• [Complete the following]:
(A) Answer these questions using the book review:
(i) On what date does the memoir debut?
(ii) In what decade did the author grow up?
(iii) What did the reviewer use to get a sense of where Bronzeville is?
(B) Reproduce word for word the part of the book review that begins at the words "Her memoir richly" and ends after "manage her plan.".

*** Text passage

I've been reading quite a bit lately, picking up and putting down various titles and genres. Most of my reviews are posted via Goodreads, but every once in a while I stumble onto a 5-star book that demands to be shared here.  Three Girls from Bronzeville:  A Uniquely American Memoir of Race, Fate, and Sisterhood debuts on Sept 7, 2021 and is available to pre-order. (I received a digital Advanced Review Copy via NetGalley.com.)

Cover image Three Girls from Bronzeville
After a career of writing about other people, author Dawn Turner tackles her own coming of age story, skillfully choosing what and how to share her personal experiences growing up in the 1970s with her younger sister and best friend in this powerfully written memoir.

Living in the historic Bronzeville section south of Chicago, these three children of working class parents are inseparable until life draws them on separate paths to adulthood. Although I recognize the historic people associated with Bronzeville (Ida B. Wells, Louis Armstrong, Bessie Coleman, Richard Wright – to name a very few), I am not familiar with Chicago neighborhoods and relied on a map to get a sense of its physical location. If anything, this endeared me more to the story because I could be present in the descriptive recreation of her childhood home without any preconceptions. The author beautifully juxtaposes her family structure within the neighborhood, connecting the original three girls from Bronzeville with the current girls, and Lordy, Lordy, Lordy, the passage of time that consumes it all.

Her memoir richly captures the poignant message that it is up to each individual to find and adhere to a plan for their life. Without one, they are swallowed up by life’s experiences and circumstances. Dawn uses these circumstances to get into college, where she learned how to develop and manage her plan.

******
*** Data entries

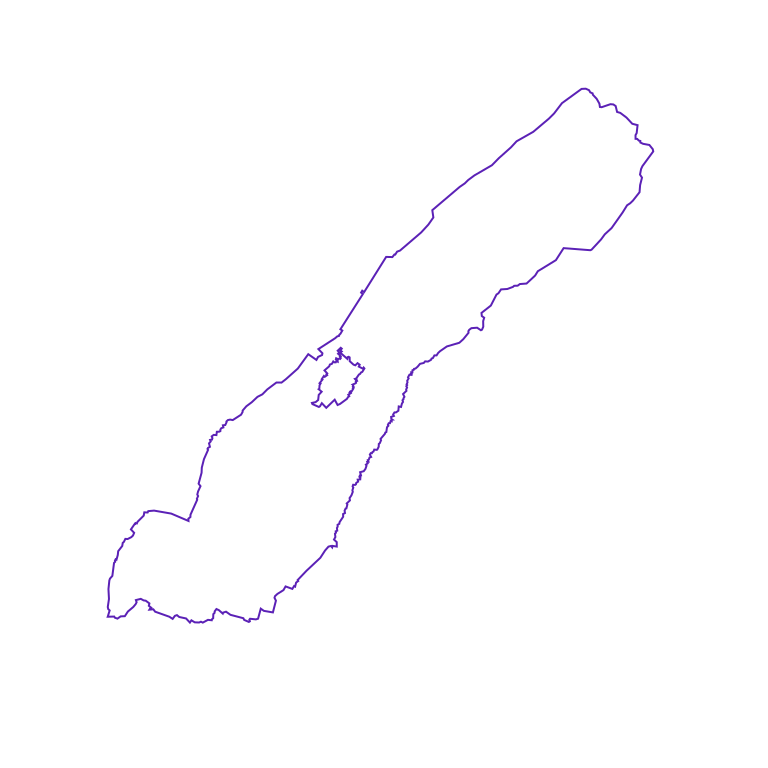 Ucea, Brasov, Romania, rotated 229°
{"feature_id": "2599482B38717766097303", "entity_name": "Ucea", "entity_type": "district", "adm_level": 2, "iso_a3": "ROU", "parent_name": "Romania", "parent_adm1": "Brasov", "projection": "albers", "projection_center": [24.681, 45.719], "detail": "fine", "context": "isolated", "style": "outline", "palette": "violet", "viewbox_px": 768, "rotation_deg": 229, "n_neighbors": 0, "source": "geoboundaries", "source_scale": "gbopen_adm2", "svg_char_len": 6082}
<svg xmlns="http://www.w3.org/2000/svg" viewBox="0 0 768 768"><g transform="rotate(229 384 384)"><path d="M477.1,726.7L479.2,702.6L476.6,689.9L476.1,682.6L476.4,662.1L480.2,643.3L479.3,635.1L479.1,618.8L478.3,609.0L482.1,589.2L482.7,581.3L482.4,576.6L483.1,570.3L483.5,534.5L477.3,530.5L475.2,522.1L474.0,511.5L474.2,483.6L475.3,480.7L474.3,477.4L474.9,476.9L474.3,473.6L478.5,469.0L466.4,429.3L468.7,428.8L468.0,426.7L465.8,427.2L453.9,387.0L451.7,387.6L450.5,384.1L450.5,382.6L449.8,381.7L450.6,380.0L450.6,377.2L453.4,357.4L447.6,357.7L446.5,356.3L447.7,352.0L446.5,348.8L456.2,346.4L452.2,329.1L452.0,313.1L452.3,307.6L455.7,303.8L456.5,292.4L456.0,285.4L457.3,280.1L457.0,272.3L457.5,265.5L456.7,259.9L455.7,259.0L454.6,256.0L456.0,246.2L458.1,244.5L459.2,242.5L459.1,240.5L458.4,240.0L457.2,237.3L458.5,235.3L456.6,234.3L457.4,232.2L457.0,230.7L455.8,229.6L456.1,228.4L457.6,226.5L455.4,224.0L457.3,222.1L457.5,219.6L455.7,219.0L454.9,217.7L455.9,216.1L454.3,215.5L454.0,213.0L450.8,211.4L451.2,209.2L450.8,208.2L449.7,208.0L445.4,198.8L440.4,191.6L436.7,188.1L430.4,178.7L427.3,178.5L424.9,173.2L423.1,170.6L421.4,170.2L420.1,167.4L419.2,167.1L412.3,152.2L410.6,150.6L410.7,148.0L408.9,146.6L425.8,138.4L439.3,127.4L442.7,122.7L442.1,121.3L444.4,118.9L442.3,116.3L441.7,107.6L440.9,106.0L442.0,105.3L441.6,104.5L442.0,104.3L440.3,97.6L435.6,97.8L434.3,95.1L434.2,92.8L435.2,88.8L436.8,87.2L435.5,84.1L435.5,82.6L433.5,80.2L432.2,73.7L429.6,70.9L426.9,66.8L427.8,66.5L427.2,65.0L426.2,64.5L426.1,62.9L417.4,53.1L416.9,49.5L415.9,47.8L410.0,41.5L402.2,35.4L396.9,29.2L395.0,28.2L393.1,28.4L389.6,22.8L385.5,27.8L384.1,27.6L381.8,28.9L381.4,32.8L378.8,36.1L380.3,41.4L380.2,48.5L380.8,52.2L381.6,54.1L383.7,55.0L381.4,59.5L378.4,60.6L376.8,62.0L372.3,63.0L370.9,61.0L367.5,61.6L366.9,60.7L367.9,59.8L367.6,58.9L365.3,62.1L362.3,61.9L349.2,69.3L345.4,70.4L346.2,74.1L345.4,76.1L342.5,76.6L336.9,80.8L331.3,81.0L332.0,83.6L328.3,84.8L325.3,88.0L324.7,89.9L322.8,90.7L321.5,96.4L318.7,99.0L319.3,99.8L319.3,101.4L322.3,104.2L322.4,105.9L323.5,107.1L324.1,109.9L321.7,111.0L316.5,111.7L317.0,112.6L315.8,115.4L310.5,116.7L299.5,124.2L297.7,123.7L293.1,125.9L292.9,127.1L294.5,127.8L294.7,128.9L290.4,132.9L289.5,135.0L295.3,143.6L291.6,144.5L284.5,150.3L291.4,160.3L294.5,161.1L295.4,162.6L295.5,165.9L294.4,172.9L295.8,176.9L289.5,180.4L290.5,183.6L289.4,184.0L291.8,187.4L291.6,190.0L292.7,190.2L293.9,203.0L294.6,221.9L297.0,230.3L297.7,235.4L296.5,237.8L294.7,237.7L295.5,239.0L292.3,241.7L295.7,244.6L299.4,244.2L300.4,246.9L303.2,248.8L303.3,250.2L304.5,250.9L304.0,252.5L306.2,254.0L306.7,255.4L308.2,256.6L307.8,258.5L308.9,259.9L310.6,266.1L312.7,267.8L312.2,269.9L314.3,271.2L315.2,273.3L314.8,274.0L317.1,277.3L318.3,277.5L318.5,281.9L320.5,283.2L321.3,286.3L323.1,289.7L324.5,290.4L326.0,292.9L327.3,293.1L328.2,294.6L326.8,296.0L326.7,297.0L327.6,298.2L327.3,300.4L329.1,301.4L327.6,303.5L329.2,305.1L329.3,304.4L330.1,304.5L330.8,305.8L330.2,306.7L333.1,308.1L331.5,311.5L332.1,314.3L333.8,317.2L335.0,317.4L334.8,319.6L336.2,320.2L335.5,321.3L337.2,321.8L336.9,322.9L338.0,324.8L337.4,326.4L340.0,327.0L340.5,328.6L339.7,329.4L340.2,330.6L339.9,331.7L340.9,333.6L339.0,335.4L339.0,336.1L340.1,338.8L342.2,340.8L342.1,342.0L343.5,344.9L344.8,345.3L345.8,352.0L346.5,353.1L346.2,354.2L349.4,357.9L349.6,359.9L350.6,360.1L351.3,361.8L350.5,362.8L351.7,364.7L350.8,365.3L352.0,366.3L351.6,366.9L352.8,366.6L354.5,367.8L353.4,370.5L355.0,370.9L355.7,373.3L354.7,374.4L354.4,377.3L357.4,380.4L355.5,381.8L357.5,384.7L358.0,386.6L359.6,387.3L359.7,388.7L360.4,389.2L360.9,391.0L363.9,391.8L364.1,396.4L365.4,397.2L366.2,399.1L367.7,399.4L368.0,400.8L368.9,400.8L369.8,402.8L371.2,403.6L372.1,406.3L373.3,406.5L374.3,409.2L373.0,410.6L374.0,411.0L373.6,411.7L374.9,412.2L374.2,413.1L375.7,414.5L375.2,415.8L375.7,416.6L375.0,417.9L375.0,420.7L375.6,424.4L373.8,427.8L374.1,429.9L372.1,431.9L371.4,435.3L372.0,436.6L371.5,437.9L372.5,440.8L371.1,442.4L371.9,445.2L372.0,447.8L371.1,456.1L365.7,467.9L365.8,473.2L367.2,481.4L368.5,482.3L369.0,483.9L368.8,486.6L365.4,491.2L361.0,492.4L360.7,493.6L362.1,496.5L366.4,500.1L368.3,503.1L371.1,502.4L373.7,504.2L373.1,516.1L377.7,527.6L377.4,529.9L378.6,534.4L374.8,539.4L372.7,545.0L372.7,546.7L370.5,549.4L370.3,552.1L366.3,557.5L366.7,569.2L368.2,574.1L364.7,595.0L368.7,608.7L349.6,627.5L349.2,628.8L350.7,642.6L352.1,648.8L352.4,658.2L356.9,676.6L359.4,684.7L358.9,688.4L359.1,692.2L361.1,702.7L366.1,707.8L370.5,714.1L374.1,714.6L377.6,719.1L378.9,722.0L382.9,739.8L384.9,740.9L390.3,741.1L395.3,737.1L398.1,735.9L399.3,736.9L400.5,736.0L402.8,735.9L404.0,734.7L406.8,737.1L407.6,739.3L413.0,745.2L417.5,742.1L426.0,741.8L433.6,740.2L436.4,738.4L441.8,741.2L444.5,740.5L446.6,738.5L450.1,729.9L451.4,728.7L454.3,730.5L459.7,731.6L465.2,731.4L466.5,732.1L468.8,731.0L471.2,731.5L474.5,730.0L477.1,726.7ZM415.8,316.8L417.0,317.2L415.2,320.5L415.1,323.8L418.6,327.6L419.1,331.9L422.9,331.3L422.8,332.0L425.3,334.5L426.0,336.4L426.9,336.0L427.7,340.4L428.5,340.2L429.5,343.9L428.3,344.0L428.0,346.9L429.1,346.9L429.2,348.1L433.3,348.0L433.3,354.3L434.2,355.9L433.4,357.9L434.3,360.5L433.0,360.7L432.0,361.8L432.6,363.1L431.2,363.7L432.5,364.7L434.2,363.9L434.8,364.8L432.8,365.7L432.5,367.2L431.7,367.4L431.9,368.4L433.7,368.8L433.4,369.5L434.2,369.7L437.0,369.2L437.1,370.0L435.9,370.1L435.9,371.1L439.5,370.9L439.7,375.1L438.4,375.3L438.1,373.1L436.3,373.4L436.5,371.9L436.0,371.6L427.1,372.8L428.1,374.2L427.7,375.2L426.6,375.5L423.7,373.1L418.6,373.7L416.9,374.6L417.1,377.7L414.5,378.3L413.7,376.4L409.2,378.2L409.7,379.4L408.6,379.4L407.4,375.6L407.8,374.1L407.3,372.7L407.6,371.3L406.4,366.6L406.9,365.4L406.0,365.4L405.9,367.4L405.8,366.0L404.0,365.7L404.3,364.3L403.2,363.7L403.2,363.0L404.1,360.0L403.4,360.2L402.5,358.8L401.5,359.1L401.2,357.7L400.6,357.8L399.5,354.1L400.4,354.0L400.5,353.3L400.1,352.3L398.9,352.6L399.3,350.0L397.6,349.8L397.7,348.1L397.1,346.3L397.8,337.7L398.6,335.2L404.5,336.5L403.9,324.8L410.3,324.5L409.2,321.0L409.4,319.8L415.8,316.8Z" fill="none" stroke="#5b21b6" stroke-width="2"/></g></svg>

******
*** Data entries

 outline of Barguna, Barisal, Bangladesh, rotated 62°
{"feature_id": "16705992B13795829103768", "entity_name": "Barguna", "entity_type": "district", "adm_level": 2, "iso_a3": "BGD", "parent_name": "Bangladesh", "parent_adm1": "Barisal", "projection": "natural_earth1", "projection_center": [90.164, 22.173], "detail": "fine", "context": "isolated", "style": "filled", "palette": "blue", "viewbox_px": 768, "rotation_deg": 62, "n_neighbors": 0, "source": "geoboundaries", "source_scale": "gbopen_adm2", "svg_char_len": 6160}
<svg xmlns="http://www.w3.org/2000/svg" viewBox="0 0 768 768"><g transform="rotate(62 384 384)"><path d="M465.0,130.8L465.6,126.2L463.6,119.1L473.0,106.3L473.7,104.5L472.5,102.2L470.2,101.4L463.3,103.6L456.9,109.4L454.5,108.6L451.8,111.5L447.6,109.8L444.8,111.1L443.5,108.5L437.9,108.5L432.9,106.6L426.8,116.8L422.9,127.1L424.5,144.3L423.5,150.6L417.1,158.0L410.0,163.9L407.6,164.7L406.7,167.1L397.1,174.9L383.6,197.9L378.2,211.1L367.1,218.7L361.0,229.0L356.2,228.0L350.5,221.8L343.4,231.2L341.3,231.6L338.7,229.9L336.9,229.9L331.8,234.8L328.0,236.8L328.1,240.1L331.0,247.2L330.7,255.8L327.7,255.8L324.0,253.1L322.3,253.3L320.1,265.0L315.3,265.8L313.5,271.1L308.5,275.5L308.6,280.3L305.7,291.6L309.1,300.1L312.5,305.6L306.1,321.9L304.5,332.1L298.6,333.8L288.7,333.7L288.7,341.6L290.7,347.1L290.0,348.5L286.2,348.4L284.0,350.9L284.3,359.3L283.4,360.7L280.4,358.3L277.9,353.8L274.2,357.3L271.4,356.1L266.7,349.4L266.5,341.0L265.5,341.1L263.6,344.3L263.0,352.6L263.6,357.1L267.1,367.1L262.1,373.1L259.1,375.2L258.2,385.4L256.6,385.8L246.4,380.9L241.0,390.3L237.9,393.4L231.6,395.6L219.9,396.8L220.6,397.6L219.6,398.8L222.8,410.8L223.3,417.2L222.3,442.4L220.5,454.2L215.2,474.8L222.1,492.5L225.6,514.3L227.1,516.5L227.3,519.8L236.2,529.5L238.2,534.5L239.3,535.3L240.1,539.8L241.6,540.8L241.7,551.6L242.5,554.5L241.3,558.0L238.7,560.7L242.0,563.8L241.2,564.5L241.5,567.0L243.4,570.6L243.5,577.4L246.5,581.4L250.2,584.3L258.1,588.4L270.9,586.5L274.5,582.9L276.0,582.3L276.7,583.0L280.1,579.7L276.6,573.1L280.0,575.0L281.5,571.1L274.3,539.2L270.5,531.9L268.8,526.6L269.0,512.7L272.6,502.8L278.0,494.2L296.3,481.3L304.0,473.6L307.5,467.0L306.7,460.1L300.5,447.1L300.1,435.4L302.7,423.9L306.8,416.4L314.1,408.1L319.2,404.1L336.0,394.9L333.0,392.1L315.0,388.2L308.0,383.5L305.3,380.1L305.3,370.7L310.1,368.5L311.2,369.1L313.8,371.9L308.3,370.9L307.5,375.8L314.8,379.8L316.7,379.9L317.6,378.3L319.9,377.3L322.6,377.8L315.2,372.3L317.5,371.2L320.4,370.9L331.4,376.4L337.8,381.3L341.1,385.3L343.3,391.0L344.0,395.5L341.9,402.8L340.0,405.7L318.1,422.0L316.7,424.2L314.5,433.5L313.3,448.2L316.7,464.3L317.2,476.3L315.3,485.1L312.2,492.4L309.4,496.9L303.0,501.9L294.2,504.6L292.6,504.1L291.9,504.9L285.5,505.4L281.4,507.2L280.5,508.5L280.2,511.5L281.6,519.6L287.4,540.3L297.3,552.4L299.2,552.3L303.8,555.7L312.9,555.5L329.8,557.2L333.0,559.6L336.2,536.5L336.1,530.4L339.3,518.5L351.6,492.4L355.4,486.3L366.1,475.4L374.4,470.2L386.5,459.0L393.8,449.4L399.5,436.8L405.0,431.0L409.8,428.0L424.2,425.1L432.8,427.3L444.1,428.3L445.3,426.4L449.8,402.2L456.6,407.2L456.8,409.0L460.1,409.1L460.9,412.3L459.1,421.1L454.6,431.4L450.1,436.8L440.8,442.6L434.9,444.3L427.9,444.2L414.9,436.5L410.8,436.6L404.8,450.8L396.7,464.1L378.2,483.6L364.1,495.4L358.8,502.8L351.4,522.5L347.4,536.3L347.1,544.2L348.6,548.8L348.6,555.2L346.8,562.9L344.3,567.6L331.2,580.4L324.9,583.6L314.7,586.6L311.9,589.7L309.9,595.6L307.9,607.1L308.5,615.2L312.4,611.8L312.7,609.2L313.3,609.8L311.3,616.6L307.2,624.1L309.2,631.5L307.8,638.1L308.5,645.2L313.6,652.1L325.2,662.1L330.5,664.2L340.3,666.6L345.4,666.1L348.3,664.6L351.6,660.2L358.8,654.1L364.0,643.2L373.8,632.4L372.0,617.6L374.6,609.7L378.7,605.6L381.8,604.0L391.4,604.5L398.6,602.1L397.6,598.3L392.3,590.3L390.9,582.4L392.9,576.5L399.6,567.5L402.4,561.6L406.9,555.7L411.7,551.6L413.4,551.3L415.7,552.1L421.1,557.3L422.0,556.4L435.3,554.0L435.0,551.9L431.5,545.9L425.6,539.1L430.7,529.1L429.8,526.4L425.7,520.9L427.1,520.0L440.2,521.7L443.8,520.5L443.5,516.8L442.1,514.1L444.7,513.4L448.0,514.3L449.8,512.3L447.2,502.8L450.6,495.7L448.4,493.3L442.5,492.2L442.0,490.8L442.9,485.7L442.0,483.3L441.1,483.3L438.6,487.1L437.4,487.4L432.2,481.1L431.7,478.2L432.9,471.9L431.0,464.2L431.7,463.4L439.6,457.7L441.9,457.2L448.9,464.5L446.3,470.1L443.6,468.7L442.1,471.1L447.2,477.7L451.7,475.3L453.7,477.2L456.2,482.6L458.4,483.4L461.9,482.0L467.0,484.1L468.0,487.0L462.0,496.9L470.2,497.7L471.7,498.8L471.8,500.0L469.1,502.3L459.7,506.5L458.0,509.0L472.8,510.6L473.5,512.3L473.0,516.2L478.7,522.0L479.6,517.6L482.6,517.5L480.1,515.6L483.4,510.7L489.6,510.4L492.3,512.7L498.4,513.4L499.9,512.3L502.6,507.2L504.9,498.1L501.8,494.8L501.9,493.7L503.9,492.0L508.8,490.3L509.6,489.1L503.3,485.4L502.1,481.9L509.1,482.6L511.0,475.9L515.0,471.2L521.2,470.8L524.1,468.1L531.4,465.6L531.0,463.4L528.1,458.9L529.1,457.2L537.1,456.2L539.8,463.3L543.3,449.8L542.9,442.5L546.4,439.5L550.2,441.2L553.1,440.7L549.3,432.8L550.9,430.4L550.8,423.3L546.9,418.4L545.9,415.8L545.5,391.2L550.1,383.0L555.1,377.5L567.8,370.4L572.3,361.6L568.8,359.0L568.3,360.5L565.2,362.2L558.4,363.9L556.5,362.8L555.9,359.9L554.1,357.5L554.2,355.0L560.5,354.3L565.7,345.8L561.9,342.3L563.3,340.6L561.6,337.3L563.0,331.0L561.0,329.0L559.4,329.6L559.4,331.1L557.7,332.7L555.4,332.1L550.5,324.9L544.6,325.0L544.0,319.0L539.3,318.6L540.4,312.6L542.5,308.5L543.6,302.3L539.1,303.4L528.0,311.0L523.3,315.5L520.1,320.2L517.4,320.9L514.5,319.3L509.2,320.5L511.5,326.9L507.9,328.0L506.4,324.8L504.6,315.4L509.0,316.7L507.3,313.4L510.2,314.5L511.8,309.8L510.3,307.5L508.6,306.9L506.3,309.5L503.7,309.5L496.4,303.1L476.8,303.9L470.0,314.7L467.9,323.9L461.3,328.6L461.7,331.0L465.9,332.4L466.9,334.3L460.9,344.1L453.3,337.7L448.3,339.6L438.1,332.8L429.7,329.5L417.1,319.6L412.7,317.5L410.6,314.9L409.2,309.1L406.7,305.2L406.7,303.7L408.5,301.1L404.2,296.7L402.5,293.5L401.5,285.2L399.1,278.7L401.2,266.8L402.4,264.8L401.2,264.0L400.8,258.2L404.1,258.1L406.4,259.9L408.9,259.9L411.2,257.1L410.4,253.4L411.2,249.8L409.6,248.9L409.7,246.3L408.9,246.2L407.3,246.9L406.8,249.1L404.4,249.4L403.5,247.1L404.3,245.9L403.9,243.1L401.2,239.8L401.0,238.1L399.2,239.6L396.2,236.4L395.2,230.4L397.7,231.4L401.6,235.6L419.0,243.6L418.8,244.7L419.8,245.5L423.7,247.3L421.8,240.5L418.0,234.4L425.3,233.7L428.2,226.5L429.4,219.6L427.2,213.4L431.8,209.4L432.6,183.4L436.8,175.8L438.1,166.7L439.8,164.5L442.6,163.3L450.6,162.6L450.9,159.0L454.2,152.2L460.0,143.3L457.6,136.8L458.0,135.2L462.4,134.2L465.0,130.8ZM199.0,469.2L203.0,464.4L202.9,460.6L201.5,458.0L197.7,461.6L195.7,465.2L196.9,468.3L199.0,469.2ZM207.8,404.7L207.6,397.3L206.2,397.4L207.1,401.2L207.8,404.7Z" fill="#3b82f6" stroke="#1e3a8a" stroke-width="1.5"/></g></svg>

******
*** Data entries

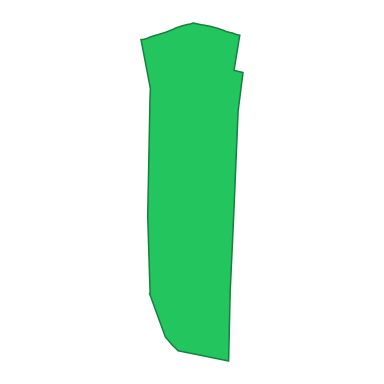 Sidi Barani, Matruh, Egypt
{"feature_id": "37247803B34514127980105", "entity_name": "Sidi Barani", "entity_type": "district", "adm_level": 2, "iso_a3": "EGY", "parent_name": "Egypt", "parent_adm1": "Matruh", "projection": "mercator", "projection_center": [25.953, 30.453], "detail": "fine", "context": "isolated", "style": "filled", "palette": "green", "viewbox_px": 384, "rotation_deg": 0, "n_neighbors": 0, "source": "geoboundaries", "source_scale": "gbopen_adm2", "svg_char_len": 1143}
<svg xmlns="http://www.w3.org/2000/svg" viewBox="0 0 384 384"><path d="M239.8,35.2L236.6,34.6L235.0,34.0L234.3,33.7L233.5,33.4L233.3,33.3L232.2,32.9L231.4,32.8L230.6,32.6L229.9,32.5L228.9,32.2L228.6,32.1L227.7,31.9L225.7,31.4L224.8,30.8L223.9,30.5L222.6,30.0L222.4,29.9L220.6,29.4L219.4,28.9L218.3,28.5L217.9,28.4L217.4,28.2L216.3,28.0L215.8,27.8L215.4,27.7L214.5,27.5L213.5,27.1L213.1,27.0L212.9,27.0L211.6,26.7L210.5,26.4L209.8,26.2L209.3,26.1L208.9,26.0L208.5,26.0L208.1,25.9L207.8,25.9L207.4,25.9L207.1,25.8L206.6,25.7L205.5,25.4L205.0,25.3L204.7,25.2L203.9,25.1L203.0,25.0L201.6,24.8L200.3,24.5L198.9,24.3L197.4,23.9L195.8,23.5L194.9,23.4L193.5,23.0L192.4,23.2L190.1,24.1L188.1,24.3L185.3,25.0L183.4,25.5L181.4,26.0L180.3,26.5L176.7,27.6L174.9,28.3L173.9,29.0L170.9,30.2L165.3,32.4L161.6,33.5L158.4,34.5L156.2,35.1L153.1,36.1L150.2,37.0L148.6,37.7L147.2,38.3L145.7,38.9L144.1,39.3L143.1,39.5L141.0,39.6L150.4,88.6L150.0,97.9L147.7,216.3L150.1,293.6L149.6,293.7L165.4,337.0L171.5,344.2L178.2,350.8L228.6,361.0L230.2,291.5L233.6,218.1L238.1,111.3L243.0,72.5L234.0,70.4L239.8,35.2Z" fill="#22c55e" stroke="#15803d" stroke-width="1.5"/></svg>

******

• [Results for the exercise]:
(A)
(i) Sept 7, 2021
(ii) The 1970s
(iii) A map

(B)
Her memoir richly captures the poignant message that it is up to each individual to find and adhere to a plan for their life. Without one, they are swallowed up by life’s experiences and circumstances. Dawn uses these circumstances to get into college, where she learned how to develop and manage her plan.